Wow, this thread is alive, with the sound of musings :)
First, Jason, thank you for waking up my baby half an hour early this morning, with your comment about the page turner in my video I shared. I read it to Becky and she burst in to laughter so loud that the Queen of the Night has nothing on her...and that laughter woke my little girl preventing me from enjoying my morning coffee. Seriously, that was the funniest thing I've read in a long time! By the way, that page turner is available for hire, just contact me for details and rates.
To add to the discussion, I think what it comes down to is composers and performers both want their music/ideas to be understood and appreciated by an audience. As was alluded to by Seventh Sam, people go to watch performers and often, the main way in which an audience interprets the music, is actually through the visual cues on stage, such as grand, sweeping gestures, facial expressions, audience reaction and more. The general audience member will instinctively react to the music and determine whether or not it sounds good to them, but won't be able to delve deeper in to the actual substance of what they are hearing, especially upon a first listen of the work, which is typical for most classical/new music atendees.
The composer, on the other hand, works in isolation, creating music that will largely be experienced on a very superficial level by most listeners, whether they consume a virtual recording, or attend a live performance. I think this becomes the issue that alienates composers from their audience. Music is a language of communication, and when the message is not fully received by the listener, through no fault of their own, the composer ends up internalizing the meaning of their work, and over time becomes more and more resistant to sharing outwardly with others. After all, what's the point? A live performance will potentially resonate with some audience members, but most will be, as has been mentioned, there to be seen. Most will take away trivial meaning from the performance, talking over drinks afterward about what the pianist was wearing, or the hillarious scowl faces the conductor made as he stared a hole through the orchestra.
Beyond this, the composer's relationship with the musicians is also volatile. The composer knowing that the musicians are the conduit between their ideas and the communication of those ideas to an audience, rely on the musicians to essentially "speak on the composer's behalf." Since musicians themselves often see a performance as "just another job" (especially work for hire musicians, or orchestras in which individual musicians have no ownership over what they must play), the passion that was poured in to the composition, is often lacking in the musicians, who of course, want to devote as little energy/time to learning a piece as possible (this goes back to Paul's well-founded argument that the music should be easy enough to motivate performers).

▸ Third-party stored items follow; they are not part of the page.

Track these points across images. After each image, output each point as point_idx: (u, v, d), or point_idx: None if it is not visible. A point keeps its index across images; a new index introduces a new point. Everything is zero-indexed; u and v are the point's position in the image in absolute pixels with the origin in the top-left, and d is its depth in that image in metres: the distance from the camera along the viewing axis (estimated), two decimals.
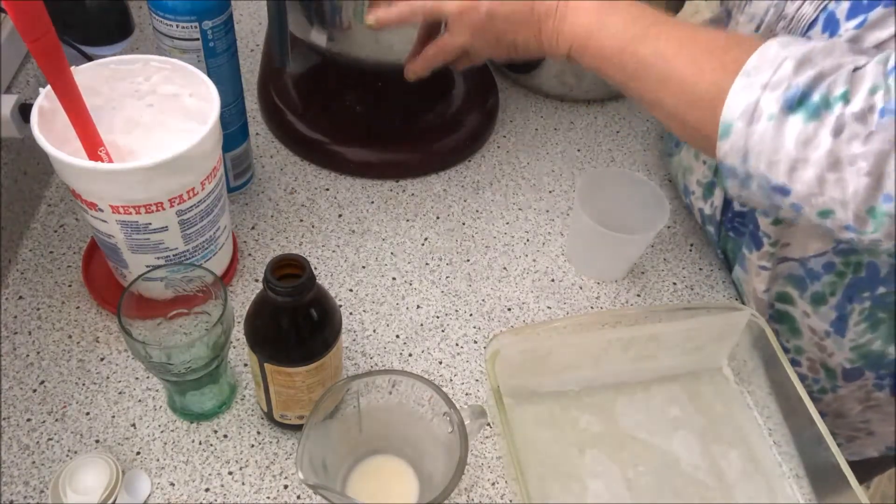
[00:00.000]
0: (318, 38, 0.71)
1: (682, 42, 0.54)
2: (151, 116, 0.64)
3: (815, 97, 0.47)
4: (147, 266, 0.61)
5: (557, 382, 0.68)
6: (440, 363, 0.68)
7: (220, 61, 0.66)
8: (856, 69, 0.47)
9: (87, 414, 0.62)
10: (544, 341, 0.65)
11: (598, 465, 0.63)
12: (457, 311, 0.72)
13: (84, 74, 0.58)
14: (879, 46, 0.51)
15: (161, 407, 0.63)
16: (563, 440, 0.65)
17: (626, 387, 0.68)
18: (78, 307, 0.68)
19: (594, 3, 0.60)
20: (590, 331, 0.66)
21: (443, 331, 0.70)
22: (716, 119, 0.51)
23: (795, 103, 0.47)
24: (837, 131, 0.46)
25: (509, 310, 0.72)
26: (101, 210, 0.56)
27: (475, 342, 0.70)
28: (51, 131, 0.55)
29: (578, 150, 0.89)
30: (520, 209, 0.82)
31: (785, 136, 0.48)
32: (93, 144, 0.58)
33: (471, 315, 0.72)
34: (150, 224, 0.58)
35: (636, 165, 0.88)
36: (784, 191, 0.49)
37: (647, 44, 0.56)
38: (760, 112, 0.48)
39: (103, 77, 0.61)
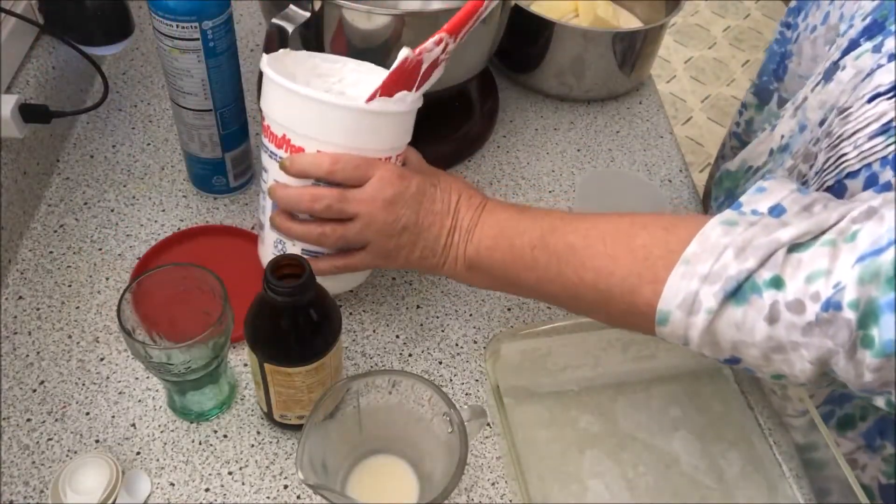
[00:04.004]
0: None
1: (589, 232, 0.53)
2: None
3: (746, 285, 0.45)
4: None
5: (557, 382, 0.68)
6: (440, 363, 0.68)
7: (220, 61, 0.66)
8: (793, 248, 0.45)
9: (87, 414, 0.62)
10: (544, 341, 0.66)
11: (598, 465, 0.63)
12: (457, 311, 0.72)
13: (294, 59, 0.60)
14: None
15: (161, 407, 0.63)
16: (563, 440, 0.65)
17: (626, 387, 0.68)
18: (78, 307, 0.68)
19: (507, 205, 0.59)
20: (590, 331, 0.66)
21: (443, 331, 0.70)
22: (637, 308, 0.50)
23: (731, 294, 0.46)
24: (772, 319, 0.45)
25: (509, 310, 0.72)
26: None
27: (475, 342, 0.70)
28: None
29: (578, 150, 0.89)
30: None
31: (723, 324, 0.47)
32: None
33: (471, 315, 0.72)
34: None
35: (636, 165, 0.88)
36: (734, 360, 0.49)
37: (557, 236, 0.55)
38: (699, 305, 0.47)
39: (306, 67, 0.62)
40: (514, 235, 0.56)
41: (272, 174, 0.60)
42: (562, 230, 0.55)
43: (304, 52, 0.62)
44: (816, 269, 0.44)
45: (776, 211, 0.47)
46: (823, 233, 0.45)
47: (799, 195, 0.48)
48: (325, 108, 0.56)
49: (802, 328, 0.44)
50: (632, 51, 0.89)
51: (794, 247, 0.45)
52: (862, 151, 0.50)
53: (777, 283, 0.45)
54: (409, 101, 0.58)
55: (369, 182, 0.57)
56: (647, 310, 0.49)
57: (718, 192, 0.77)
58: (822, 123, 0.57)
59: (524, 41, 0.90)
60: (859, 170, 0.51)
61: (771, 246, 0.45)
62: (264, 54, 0.58)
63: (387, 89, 0.56)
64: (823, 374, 0.46)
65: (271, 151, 0.59)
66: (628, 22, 0.98)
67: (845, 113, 0.52)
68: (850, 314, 0.42)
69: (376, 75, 0.62)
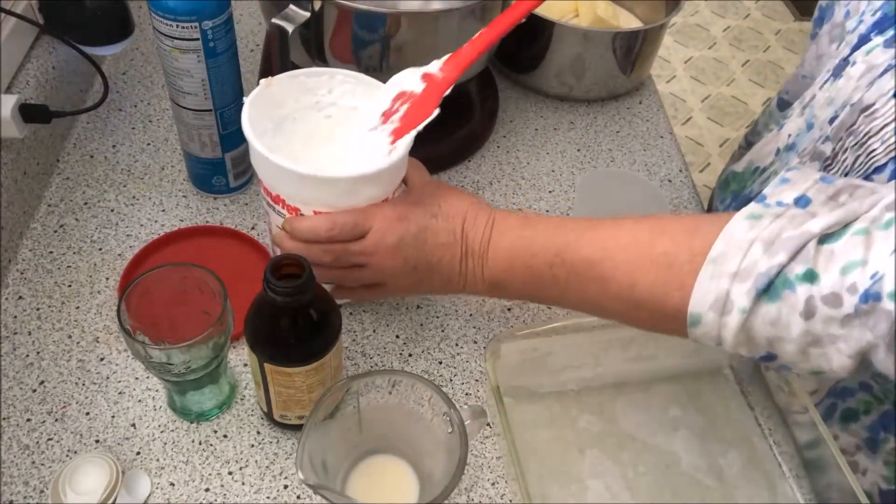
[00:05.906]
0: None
1: (606, 244, 0.53)
2: (328, 129, 0.64)
3: (777, 280, 0.44)
4: None
5: (557, 382, 0.68)
6: (440, 363, 0.68)
7: (220, 61, 0.66)
8: (823, 240, 0.44)
9: (87, 414, 0.62)
10: (544, 341, 0.65)
11: (598, 465, 0.63)
12: (456, 311, 0.72)
13: (279, 85, 0.60)
14: None
15: (161, 407, 0.63)
16: (563, 440, 0.65)
17: (626, 387, 0.68)
18: (78, 307, 0.68)
19: (516, 219, 0.59)
20: (590, 331, 0.66)
21: (443, 331, 0.70)
22: (666, 314, 0.49)
23: (763, 291, 0.45)
24: (808, 314, 0.44)
25: (509, 310, 0.72)
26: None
27: (475, 342, 0.70)
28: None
29: (578, 150, 0.89)
30: (520, 209, 0.82)
31: (758, 321, 0.46)
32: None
33: (471, 315, 0.72)
34: None
35: (636, 165, 0.88)
36: (769, 357, 0.48)
37: (572, 251, 0.54)
38: (732, 304, 0.46)
39: (293, 89, 0.62)
40: (529, 257, 0.56)
41: (274, 219, 0.60)
42: (575, 245, 0.54)
43: (286, 74, 0.61)
44: (851, 260, 0.42)
45: (802, 202, 0.46)
46: (854, 222, 0.44)
47: (823, 184, 0.47)
48: (311, 181, 0.56)
49: (841, 321, 0.43)
50: (632, 51, 0.89)
51: (825, 238, 0.44)
52: (889, 145, 0.50)
53: (811, 276, 0.44)
54: (395, 155, 0.57)
55: (369, 234, 0.57)
56: (678, 314, 0.49)
57: (725, 195, 0.77)
58: (831, 121, 0.57)
59: (524, 41, 0.90)
60: (886, 163, 0.50)
61: (802, 238, 0.44)
62: (245, 99, 0.58)
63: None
64: (861, 364, 0.45)
65: (268, 202, 0.60)
66: (628, 22, 0.98)
67: (870, 110, 0.52)
68: (890, 305, 0.41)
69: (367, 86, 0.62)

As William said with Glenn Gould, one-of-a-kind performers suffer the same isolation over time. As the recognition and fame develops, audiences want to come out and see the genius in action. Despite the fact that the house may be full, someone like Gould is all too aware of how few in attendance actually give a damn about the music. They're not married to it. They're not obsessed with every intricate detail. They don't listen to partitas with headphones in a dark room (love that, William!) And so, someone like Gould, eventually sick of hearing another candy unwrapped, another whisper, another cough, and another meaningless standing ovation from an audience filled with only a handful of actually appreciative/knowledgeable listeners, decides it's not worth putting himself out there for the lemmings that fill the concert hall because it's the in thing to do. Of course, with Gould, there's also the desire to explore recording technology and create the perfect technical masterpiece...even with his prodigious technique, he was known for exploring multi-tracking and other techniques to bring out exactly what he wanted in a given performance. Again, though, the vast majority of listeners wouldn't identify the genius, and so his work belongs to the few that have the ability to interact deeply with it.
Bottom line, from my perspective, the composer/performer that wants to be understood by his/her audience, will have to communicate to them on a level that resonates with that audience. If one decides to explore music in a way that challenges one's own abilities and helps them grow musically, they likely will suffer the apathy/indifference of the vast majority of people. There's a reason that a youtube video in which a person fills a hotel room with balloons gets 4 million views, and a performance of Mahler gets 100 views. The best musicians can do, is find a small, like-minded community and share their work amongst each other, knowing that the feedback of one person that actually was interested in/"got" the music, means more than a concert hall filled with people looking to be seen by others.